Kar Supriya, Senapati Laxman K, Samanta Priyadarsini, Satapathy Ganesh C
Anesthesiology, Kalinga Institute of Medical Sciences, Bhubaneswar, IND.
Physiology, Kalinga Institute of Medical Sciences, Bhubaneswar, IND.
Cureus. 2022 Sep 3;14(9):e28754. doi: 10.7759/cureus.28754. eCollection 2022 Sep.
Background and objective Many tests are at hand to predict difficult intubation preoperatively to prevent morbidity and mortality of unanticipated difficult intubation. The present study was conducted to evaluate and compare the efficacy of the modified Mallampati test (MMT) and upper lip bite test (ULBT) to foresee difficult intubation. Materials and methods After obtaining written informed consent, this prospective comparative observational study was conducted on 225 patients scheduled for elective surgery under general endotracheal anesthesia. Preoperative MMT and ULBT were performed. MMT Grade III, IV, and ULBT Grade IV were regarded as predictors of difficult intubation. The laryngoscopic view was graded as per Cormack and Lehane's laryngoscopic grading after induction of anesthesia by an experienced anesthesiologist ignorant of preoperative airway evaluation. Patients with Cormack and Lehane Class III and IV were regarded as difficult intubation. Sensitivity, specificity, and positive and negative predictive values of MMT and ULBT were computed. Agreement between two tests with the Cormack Lehane test was determined by the Kappa coefficient. Results In our research, the occurrence of difficult intubation was found to be 10.2% (23 cases of difficult intubation out of 225 patients). In our analysis, we found the sensitivity (95.5% vs. 95.4%), specificity (54.8% vs 50.0%), positive predictive value (91.6% vs 93.1%), and negative predictive value (39.1% vs 39.1%) were almost comparable between modified Mallampati test and upper lip bite test. Kappa coefficient for the upper lip bite test (0.492) was slightly higher as compared to modified Mallampati scoring (0.454), but both the values are highly statistically significant (p-value <0.001). Conclusion Both the upper lip bite test and modified Mallampati test are comparable with each other and since the upper lip bite test is easy to perform bedside test we recommend it to be used alone or in collaboration with other tests in assessing difficult airways.

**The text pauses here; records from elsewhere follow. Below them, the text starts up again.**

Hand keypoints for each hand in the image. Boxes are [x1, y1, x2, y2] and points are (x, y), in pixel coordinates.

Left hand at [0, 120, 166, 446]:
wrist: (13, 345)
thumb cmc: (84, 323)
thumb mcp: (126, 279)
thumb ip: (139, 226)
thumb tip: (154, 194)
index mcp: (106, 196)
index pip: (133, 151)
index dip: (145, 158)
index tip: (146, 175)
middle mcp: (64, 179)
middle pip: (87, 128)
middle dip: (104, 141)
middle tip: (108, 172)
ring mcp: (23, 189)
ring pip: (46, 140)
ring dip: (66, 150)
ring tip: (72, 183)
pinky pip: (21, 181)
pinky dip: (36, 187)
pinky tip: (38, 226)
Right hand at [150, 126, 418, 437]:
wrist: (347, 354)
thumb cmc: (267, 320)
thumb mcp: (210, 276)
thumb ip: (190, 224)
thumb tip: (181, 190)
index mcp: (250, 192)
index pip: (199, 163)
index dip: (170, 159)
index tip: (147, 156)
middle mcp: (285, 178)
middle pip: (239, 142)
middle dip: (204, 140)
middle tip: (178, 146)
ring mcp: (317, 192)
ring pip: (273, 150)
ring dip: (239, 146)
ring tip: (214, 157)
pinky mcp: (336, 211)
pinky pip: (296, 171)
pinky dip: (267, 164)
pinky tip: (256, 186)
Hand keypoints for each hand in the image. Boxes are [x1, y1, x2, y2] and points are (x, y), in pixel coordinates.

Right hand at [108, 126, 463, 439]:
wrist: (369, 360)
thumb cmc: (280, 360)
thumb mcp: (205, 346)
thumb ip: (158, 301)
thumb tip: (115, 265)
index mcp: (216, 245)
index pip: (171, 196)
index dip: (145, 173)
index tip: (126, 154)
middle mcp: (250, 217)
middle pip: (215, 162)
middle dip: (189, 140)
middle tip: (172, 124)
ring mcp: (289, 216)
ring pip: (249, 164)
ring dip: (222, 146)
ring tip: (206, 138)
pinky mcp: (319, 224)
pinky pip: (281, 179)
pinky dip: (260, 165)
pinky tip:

背景与目的 目前有多种检查方法可用于术前预测困难气道插管,以预防意外困难气道插管导致的发病和死亡。本研究旨在评估和比较改良马兰帕蒂试验(MMT)和上唇咬试验(ULBT)预测困难气道插管的效果。
材料与方法 在获得书面知情同意后,对225例计划在全身气管内麻醉下进行择期手术的患者进行了这项前瞻性比较观察研究。术前进行MMT和ULBT。MMTⅢ级、Ⅳ级以及ULBTⅣ级被视为困难气道插管的预测指标。由一位不了解术前气道评估情况的经验丰富的麻醉医生在麻醉诱导后,根据科马克和莱汉内喉镜分级法对喉镜视野进行分级。科马克和莱汉内Ⅲ级和Ⅳ级的患者被视为困难气道插管。计算MMT和ULBT的敏感性、特异性、阳性预测值和阴性预测值。通过kappa系数确定两种检查与科马克 - 莱汉内试验之间的一致性。

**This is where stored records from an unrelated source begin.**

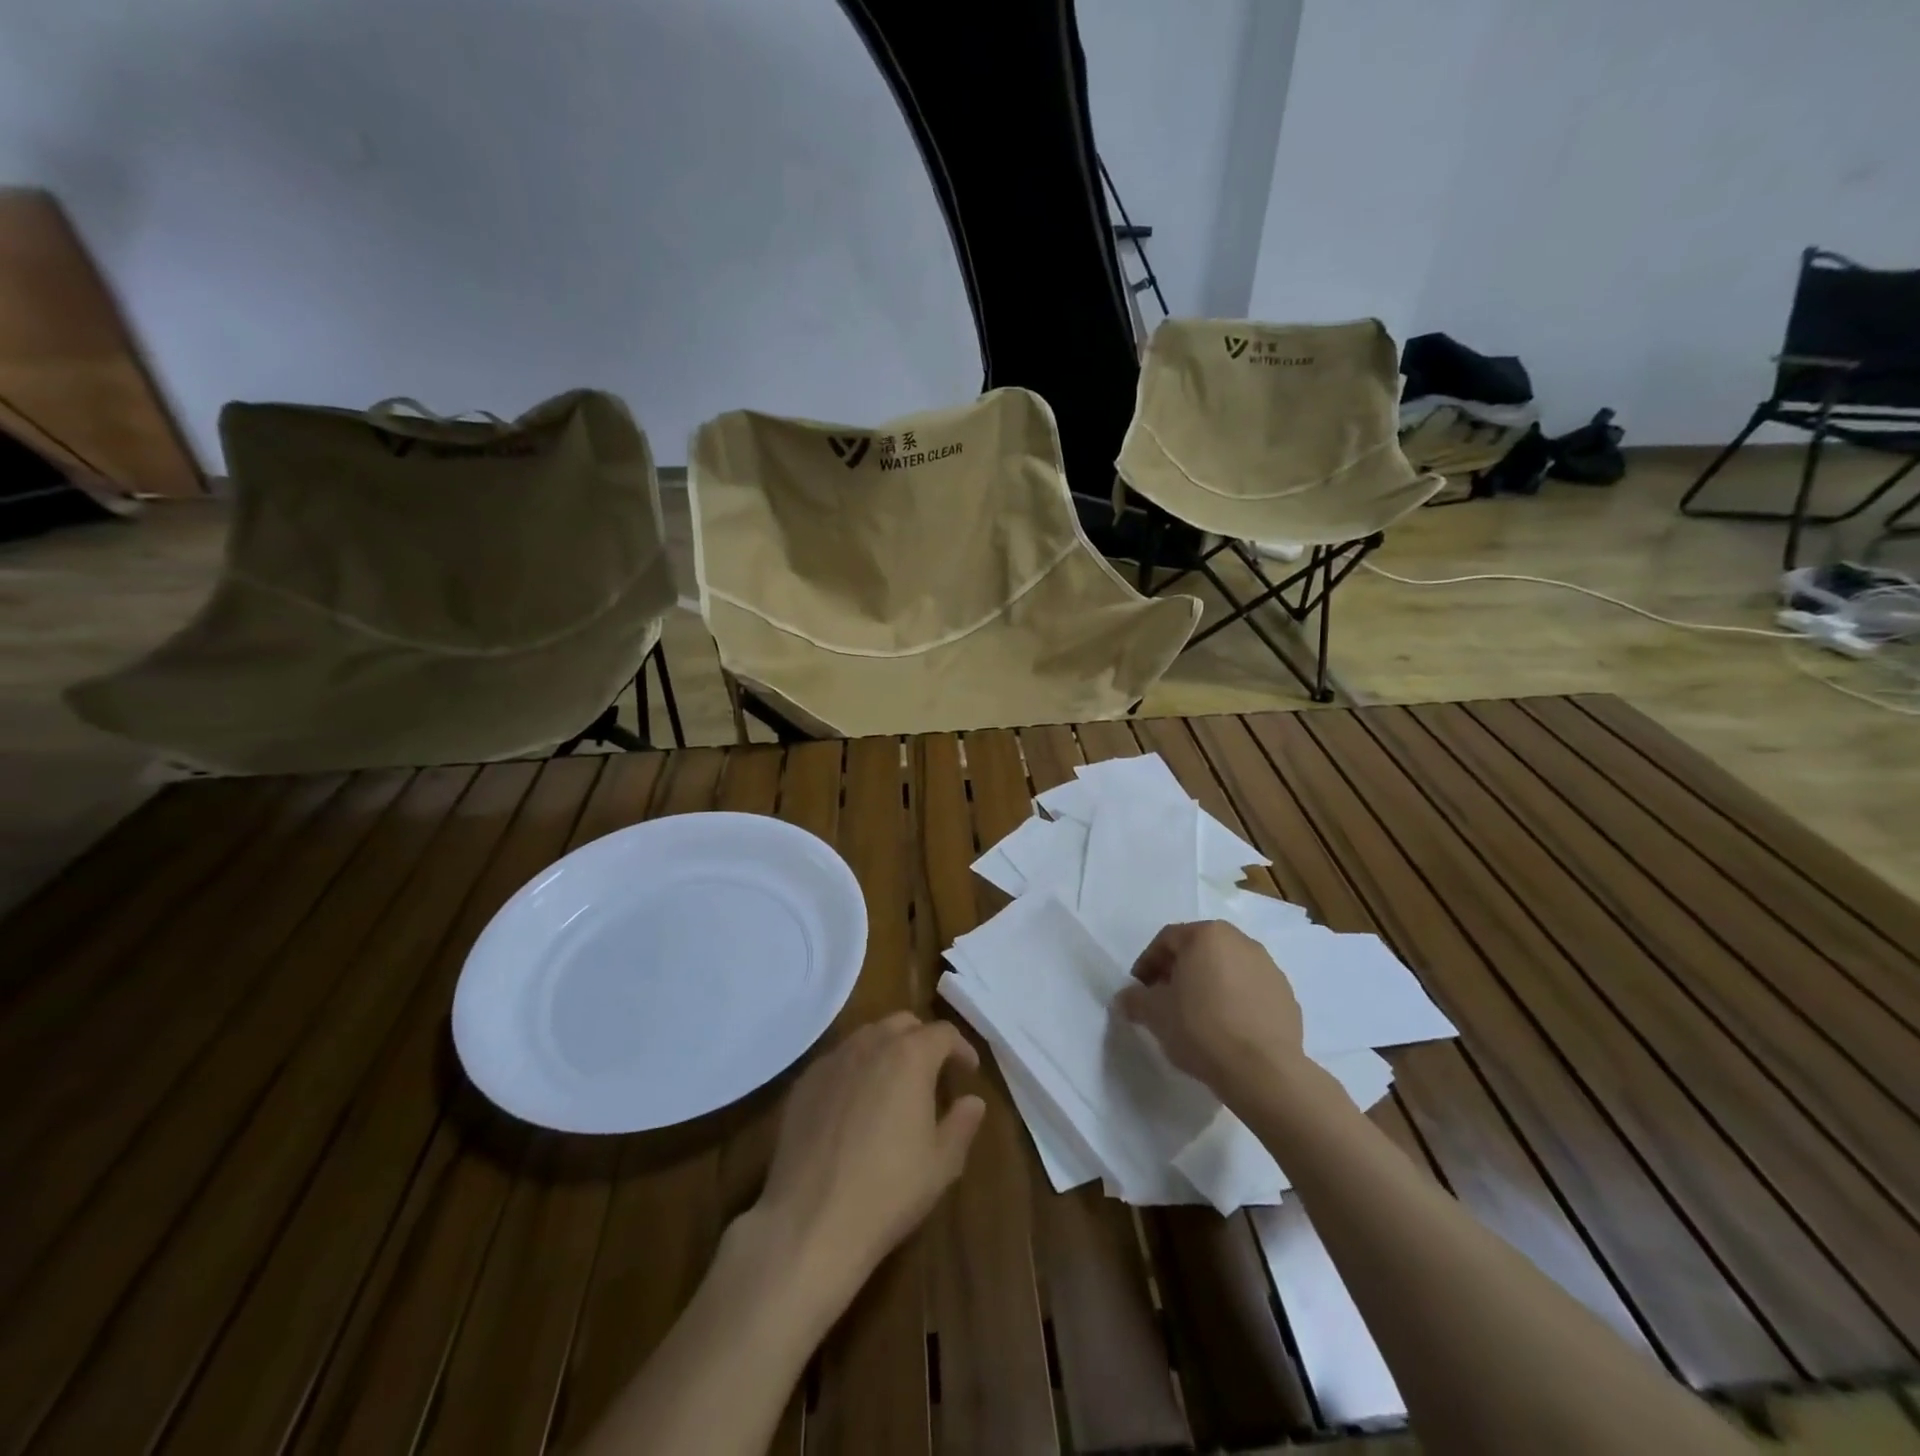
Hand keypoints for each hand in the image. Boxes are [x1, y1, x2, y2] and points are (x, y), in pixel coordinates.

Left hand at [749, 1013, 984, 1315]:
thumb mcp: (941, 1164)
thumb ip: (962, 1124)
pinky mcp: (804, 1082)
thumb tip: (973, 1101)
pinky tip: (855, 1104)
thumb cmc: (888, 1190)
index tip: (968, 1071)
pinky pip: (837, 1061)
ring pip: (867, 1037)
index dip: (960, 1048)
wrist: (811, 1221)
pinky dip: (855, 1069)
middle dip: (922, 1040)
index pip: (943, 1033)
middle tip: (933, 1072)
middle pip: (902, 1024)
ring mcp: (832, 1061)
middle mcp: (870, 1045)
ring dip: (887, 1050)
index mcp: (910, 1056)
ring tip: (894, 1084)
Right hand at [1117, 920, 1306, 1100]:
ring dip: (1208, 985)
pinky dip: (1235, 1002)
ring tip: (1197, 1017)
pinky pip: (1250, 991)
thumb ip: (1134, 999)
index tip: (1140, 990)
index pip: (1167, 940)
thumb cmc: (1201, 1028)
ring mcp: (1269, 968)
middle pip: (1199, 950)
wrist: (1263, 1071)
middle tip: (1165, 1000)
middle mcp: (1240, 941)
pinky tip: (1227, 1030)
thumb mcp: (1154, 1013)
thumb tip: (1126, 998)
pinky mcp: (1287, 996)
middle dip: (1179, 971)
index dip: (1147, 964)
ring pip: (1227, 969)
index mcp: (1207, 935)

结果 在我们的研究中,发现困难气道插管的发生率为10.2%(225例患者中有23例困难气道插管)。在我们的分析中,我们发现改良马兰帕蒂试验和上唇咬试验之间的敏感性(95.5%对95.4%)、特异性(54.8%对50.0%)、阳性预测值(91.6%对93.1%)和阴性预测值(39.1%对39.1%)几乎相当。上唇咬试验的kappa系数(0.492)比改良马兰帕蒂评分(0.454)略高,但两个值均具有高度统计学意义(p值<0.001)。
结论 上唇咬试验和改良马兰帕蒂试验相互可比,并且由于上唇咬试验是一种易于在床边进行的检查,我们建议在评估困难气道时单独使用或与其他检查联合使用。